Entrenamiento y salud mental
“No pretendo ser ejemplar”, apuntó. “Simplemente, trato de hacer las cosas que considero correctas dentro de mi ética. Por supuesto, entiendo que cuando uno tiene problemas mentales o enfermedades, debe trabajar con profesionales para solventarlos, pero considero que la salud mental hay que entrenarla; si a la mínima que no nos sale algo nos paramos porque nos podemos quemar, la desentrenamos y entramos en la frustración, y acabamos siendo infelices; claro que hay un momento dado en el que es justo parar, pero creo que antes de hacerlo uno debe haberse dado muchas oportunidades”, agregaba mientras desde París se informaba de su ausencia en el cuadro principal del torneo que comienza el día 28. Será la primera vez que no asiste a Roland Garros desde que el pie le impidiera hacerlo en 2004, entonces por una primera fisura en el escafoides sufrida mientras competía en Estoril.
Entretanto, se vislumbra un paisaje tan natural como extraño. No desfilará Nadal por París y se desconoce si podrá despedirse en condiciones de su santuario el próximo año. “Esto me rompe el corazón”, transmitía al compás la directora del major parisino, Amélie Mauresmo, mediante un comunicado. “Como todo el mundo sabe, estoy haciéndome mayor…”, comentaba el campeón de 22 grandes en noviembre, tras haber sido eliminado de la Copa de Maestros pese a un triunfo postrero ante el noruego Casper Ruud. “Han sido momentos de mucha frustración, para mí y los que están a mi lado; al final, hay momentos en los que la victoria es la única recompensa”, resolvía en su localidad.

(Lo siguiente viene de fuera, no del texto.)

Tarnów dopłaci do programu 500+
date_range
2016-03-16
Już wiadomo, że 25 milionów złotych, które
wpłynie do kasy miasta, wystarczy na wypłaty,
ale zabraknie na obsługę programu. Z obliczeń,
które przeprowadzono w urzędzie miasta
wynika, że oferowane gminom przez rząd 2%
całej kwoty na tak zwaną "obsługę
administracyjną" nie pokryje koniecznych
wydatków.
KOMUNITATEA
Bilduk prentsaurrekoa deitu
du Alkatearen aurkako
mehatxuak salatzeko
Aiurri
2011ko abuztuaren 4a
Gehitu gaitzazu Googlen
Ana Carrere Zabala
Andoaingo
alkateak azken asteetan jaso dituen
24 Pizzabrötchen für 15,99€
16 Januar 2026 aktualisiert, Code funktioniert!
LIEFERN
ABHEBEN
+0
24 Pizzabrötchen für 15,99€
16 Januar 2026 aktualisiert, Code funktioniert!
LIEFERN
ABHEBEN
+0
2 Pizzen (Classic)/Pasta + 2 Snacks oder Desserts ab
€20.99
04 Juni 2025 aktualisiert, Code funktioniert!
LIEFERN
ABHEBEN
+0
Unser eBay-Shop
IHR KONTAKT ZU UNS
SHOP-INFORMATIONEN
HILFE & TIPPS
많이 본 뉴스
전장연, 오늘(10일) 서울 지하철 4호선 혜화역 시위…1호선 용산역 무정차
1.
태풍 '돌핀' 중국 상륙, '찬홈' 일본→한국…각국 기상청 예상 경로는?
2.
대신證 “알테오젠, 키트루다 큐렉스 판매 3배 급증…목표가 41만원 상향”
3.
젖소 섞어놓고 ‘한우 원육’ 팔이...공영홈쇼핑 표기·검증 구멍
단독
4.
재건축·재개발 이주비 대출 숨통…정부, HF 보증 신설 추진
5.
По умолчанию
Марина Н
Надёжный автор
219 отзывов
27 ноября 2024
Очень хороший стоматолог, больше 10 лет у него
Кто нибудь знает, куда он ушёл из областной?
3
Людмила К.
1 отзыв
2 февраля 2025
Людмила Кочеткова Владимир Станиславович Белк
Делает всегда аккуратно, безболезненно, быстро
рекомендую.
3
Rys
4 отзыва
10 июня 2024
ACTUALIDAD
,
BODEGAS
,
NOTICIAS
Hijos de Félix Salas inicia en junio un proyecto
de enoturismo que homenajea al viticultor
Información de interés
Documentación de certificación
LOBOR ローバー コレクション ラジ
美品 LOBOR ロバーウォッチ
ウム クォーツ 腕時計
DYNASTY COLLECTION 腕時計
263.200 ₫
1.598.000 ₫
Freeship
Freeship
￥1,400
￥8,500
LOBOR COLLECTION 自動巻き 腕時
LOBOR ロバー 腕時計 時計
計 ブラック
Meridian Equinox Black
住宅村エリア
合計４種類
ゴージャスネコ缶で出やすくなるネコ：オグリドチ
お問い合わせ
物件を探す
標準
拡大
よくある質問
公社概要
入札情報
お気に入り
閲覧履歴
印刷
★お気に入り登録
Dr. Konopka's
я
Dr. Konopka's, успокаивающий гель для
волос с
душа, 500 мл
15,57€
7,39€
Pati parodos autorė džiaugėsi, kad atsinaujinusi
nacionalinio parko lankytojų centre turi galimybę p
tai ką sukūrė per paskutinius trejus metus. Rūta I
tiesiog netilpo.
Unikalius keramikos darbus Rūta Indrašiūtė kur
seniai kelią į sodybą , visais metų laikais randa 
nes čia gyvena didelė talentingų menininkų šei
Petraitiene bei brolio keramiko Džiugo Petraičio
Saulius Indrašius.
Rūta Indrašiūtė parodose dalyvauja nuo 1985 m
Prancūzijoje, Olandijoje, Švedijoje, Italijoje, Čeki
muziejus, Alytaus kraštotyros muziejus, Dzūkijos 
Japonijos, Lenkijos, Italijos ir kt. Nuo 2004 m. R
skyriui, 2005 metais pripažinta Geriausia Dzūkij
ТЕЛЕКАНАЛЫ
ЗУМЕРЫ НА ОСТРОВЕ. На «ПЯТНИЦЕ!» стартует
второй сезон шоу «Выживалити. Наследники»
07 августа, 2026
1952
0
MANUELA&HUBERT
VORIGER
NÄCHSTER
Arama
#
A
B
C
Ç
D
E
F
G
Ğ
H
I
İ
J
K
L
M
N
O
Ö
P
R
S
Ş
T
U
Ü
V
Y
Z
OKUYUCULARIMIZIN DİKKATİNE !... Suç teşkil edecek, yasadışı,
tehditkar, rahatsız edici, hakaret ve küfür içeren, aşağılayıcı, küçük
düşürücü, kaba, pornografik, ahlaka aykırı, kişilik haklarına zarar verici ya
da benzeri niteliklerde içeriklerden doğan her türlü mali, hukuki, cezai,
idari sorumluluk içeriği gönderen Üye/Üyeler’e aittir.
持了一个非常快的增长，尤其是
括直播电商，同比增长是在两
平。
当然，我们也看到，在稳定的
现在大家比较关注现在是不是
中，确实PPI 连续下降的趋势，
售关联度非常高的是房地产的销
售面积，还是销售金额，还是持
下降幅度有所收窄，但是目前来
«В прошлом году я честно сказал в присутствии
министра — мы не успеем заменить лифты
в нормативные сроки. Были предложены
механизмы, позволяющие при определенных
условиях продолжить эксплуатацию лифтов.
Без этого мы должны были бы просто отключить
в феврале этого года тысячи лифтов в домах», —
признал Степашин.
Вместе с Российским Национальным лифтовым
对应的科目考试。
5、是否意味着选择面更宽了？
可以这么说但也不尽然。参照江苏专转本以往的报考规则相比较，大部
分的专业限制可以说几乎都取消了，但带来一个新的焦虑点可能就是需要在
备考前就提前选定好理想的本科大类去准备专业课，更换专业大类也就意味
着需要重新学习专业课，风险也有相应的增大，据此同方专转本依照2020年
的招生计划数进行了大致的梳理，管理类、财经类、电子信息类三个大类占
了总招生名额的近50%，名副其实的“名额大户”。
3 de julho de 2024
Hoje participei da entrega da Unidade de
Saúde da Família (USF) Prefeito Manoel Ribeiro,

Pero, definitivamente, la voluntad choca con la realidad. El presente de Nadal ya no depende de logros —ocho grandes por encima de la treintena—, de cumbres ni del ranking que pueda ocupar, ahora asunto muy menor por mucho que la decisión lo empuje al precipicio clasificatorio. Responde sencillamente a la vida: a una cuestión de merecida felicidad.